Southfield, Mich.- Heart care experts at Providence Hospital are the first in the nation to treat patients as part of a randomized clinical trial of an experimental device aimed at preventing strokes in people with an irregular heartbeat. The first two patients were treated on February 20, by Christian Machado, M.D., director of electrophysiology at the Providence Hospital Heart Institute.
Known as the St. Jude Medical AMPLATZER Cardiac Plug™, the device works like a plug to block and close off the left atrial appendage, the primary source of blood clots leading to stroke in patients with atrial fibrillation. AF is the most common heart rhythm disorder.
“Atrial fibrillation is a major risk factor for stroke,” says Dr. Machado. “If this device proves to be safe and effective in reducing the incidence of stroke in AF patients, it has the potential to be a lifesaving treatment for thousands of patients.”
In the same way doctors perform balloon angioplasty to open up a blocked heart artery, the AMPLATZER Cardiac Plug is delivered to the heart via a thin flexible tube (catheter) from a tiny incision in the groin. It’s then guided into the left atrial appendage, a tube-shaped appendage connected to the left atrium of the heart. Once deployed in the LAA, it’s designed to seal off the appendage, preventing the risk of blood clot formation and release, potentially reducing the risk of stroke.
During atrial fibrillation, the upper chambers of the heart experience chaotic electrical signals and beat erratically and out of sync with the two lower chambers, resulting in poor blood flow from the heart to the rest of the body.

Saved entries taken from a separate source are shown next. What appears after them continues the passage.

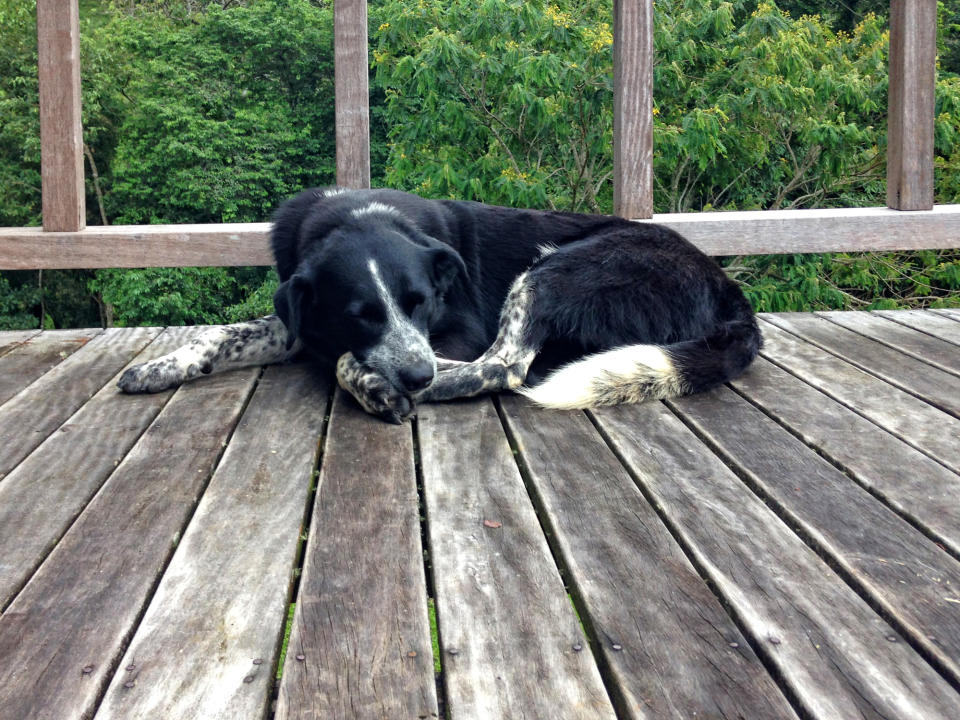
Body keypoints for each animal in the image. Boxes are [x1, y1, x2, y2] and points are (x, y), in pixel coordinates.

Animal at [116, 187, 760, 422]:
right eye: (358, 313)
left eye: (421, 302)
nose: (416, 374)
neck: (356, 217)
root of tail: (726, 287)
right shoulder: (299, 319)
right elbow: (221, 334)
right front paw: (160, 365)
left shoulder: (455, 331)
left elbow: (350, 361)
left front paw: (373, 385)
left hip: (560, 267)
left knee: (504, 365)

The left atrial appendage can potentially hold static blood during an episode of AF, increasing the likelihood of clot formation. Research shows that in AF patients, approximately 90 percent of all cardiac blood clots form in the LAA. If a clot forms in there and is then released into the heart, it may enter blood circulation, travel to the brain, block a vessel and cause a potentially deadly stroke. The current standard of care in AF patients for this type of stroke, known as an ischemic stroke, is blood-thinning medications, which comes with a lifetime of medical management and major, sometimes fatal, bleeding risks.

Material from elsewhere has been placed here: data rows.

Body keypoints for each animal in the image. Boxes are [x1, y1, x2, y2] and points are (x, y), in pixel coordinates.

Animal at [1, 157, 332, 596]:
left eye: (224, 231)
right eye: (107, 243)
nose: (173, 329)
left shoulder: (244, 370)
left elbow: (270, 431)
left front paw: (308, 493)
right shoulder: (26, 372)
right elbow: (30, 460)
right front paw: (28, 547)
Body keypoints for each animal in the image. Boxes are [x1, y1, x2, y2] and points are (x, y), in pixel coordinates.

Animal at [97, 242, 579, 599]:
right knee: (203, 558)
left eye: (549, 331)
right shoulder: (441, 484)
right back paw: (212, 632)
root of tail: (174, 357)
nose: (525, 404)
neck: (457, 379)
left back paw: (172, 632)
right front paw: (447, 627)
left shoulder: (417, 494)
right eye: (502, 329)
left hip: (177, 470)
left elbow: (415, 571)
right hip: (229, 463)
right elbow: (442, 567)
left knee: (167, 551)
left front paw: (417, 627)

Stroke is the third leading cause of death and the number one cause of long-term disability in the U.S. People with AF are five times more likely to have a stroke than someone who doesn’t have atrial fibrillation. Atrial fibrillation is responsible for approximately 20 percent of ischemic strokes and about one-third of AF patients will have a stroke in their lifetime if not treated appropriately.
Providence Hospital is a member of the St. John Providence Health System Heart & Vascular Care Network, a leading provider of heart care in Michigan. For 11 years, Providence has been ranked as one of the top hospitals in the United States for heart care, according to an independent national study conducted by Truven Health Analytics, formerly the health care business of Thomson Reuters. Providence is also recognized as Blue Distinction Centers for Cardiac Care by Blue Cross Blue Shield of Michigan.